The 76.63 percent voting this time by the state`s 17,683,559 voters, 8,361,014 of whom were women, was higher than the previous voting record set in the state in the 2007 assembly polls. At that time, 75.47 percent of the electorate had cast their vote and the Akali Dal-BJP had come into power with 68 seats.
While the Akali Dal-BJP is now claiming that the high turnout was due to the "pro-incumbency" factor, the opposition Congress is sure that the high percentage would vote out the present government led by Chief Minister Parkash Singh Badal.
"The Congress is certain to get more than 70 seats in the elections. The very fact that people voted in overwhelming numbers all across the state is a clear indication that people were upset with the Akali-BJP government and they came out to vote against the government`s misrule and non-performance," Punjab Congress president and former chief minister Amarinder Singh, who spearheaded the Congress campaign, said after voting ended.

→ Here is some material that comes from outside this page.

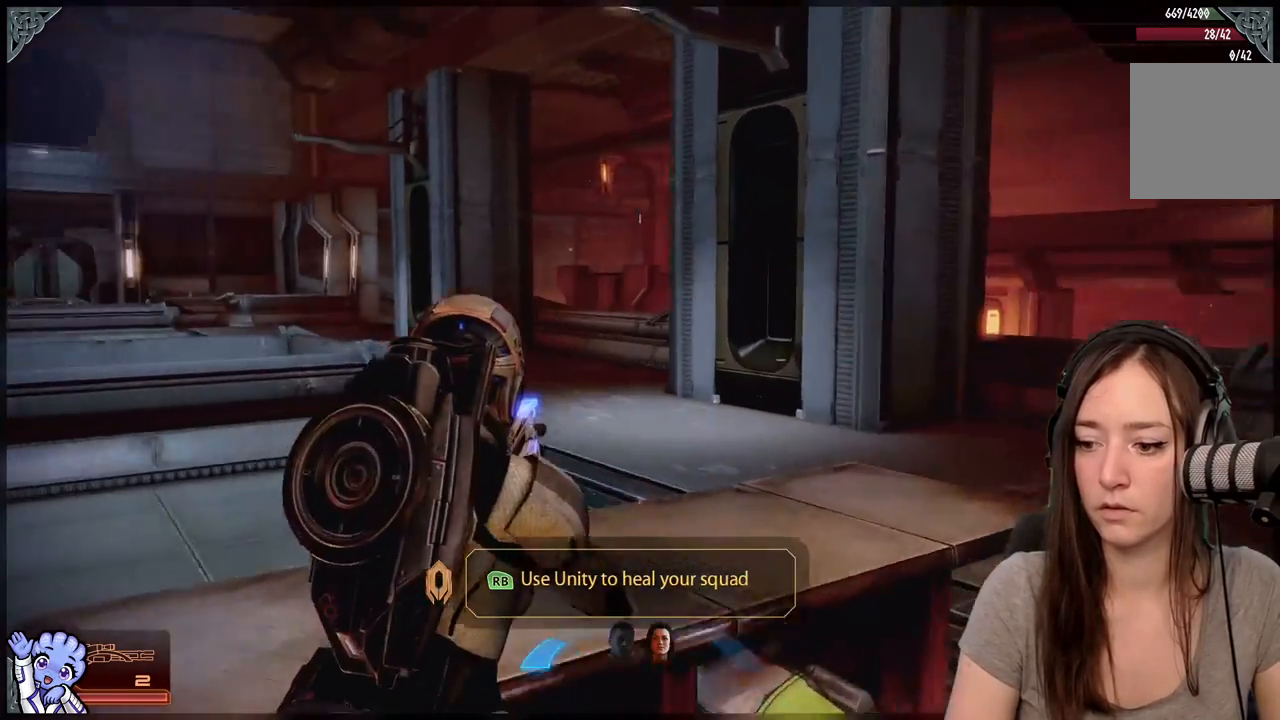
{"buttons": ["A"], "left_stick": "up-left", "right_stick": "center", "events": [[83, "left_stick", "up"], [283, "left_stick", "up-left"], [283, "right_stick", "center"], [433, "A", "down"]]}
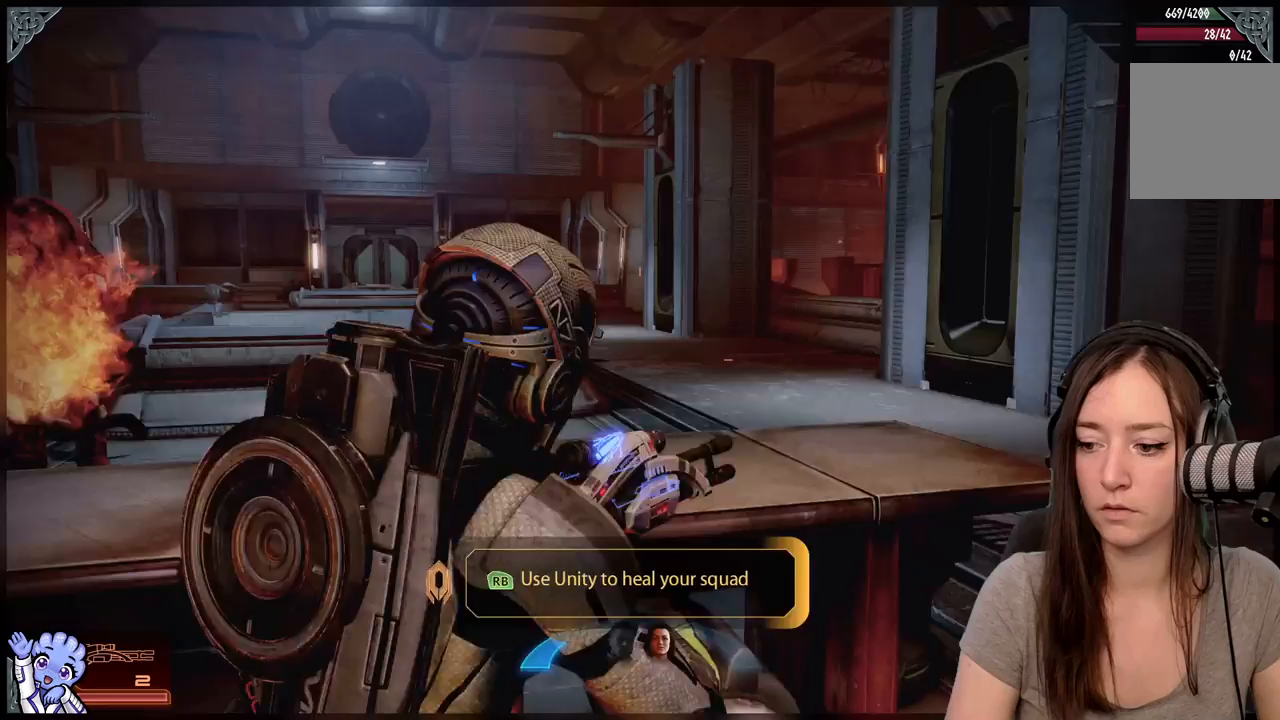
{"buttons": [], "left_stick": "center", "right_stick": "left", "events": [[33, "A", "up"], [83, "left_stick", "center"], [183, "right_stick", "down-left"], [267, "right_stick", "left"]]}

"We are confident that people have reposed faith in us and the results are likely to go beyond our expectations. The feedback we are getting is that the Congress is forming the next government in Punjab."
Even the betting syndicate is putting its money on the Congress to come to power this time. Counting of votes takes place March 6.
But the ruling Akali Dal-BJP alliance too is showing no signs of giving up the fight.
"People have turned out in huge numbers to vote so that the development initiated by us continues. We will win at least 80 seats this time," said a confident Akali Dal president and Deputy Chief Minister Sukhbir Badal, who took charge of the Akali campaign this time.
PPP, floated last year by former finance minister and the politically estranged nephew of the chief minister, Manpreet Badal, is also confident about the outcome of heavy voting.
"The heavy voting shows that the people are frustrated with both (Akali Dal and Congress). We have emerged as a potent third alternative in Punjab," Manpreet said.
The public posturing of the parties and their leaders notwithstanding, candidates themselves are a little worried by the turnout.
"It can be anyone`s game now. In a high turnout, you never know which way it will go. Since there was no wave in anyone`s favour this time, things will remain uncertain till March 6. Let`s see," a Congress legislator, seeking re-election from the Malwa belt, told IANS.
The fertile Malwa belt (areas south of Sutlej river), which has 65 assembly seats, voted in good numbers. The average voting in districts in this belt was around 80 percent (79.46 exact).
Guru Har Sahai (90 percent), Gidderbaha (88.70), Malerkotla (87.71), Lambi (86), Rampura Phul (86), Faridkot (85), Sardulgarh (85), Sunam (85), Lehra (85), Ghanaur (85), Fazilka (85), Fatehgarh Sahib, Dakha, Bagha Purana, Dirba and Bhadaur (all 84 percent), saw some of the heaviest polling in the Malwa belt.
In comparison, the Doaba (area between Sutlej and Beas rivers) and Majha belt (area north of Beas river) saw slightly lesser voting at an average of 76.44 and 72.15 percent. The least voting, 56 percent, was in the Amritsar-west seat.
At least 41 assembly seats saw voting in excess of 80 percent.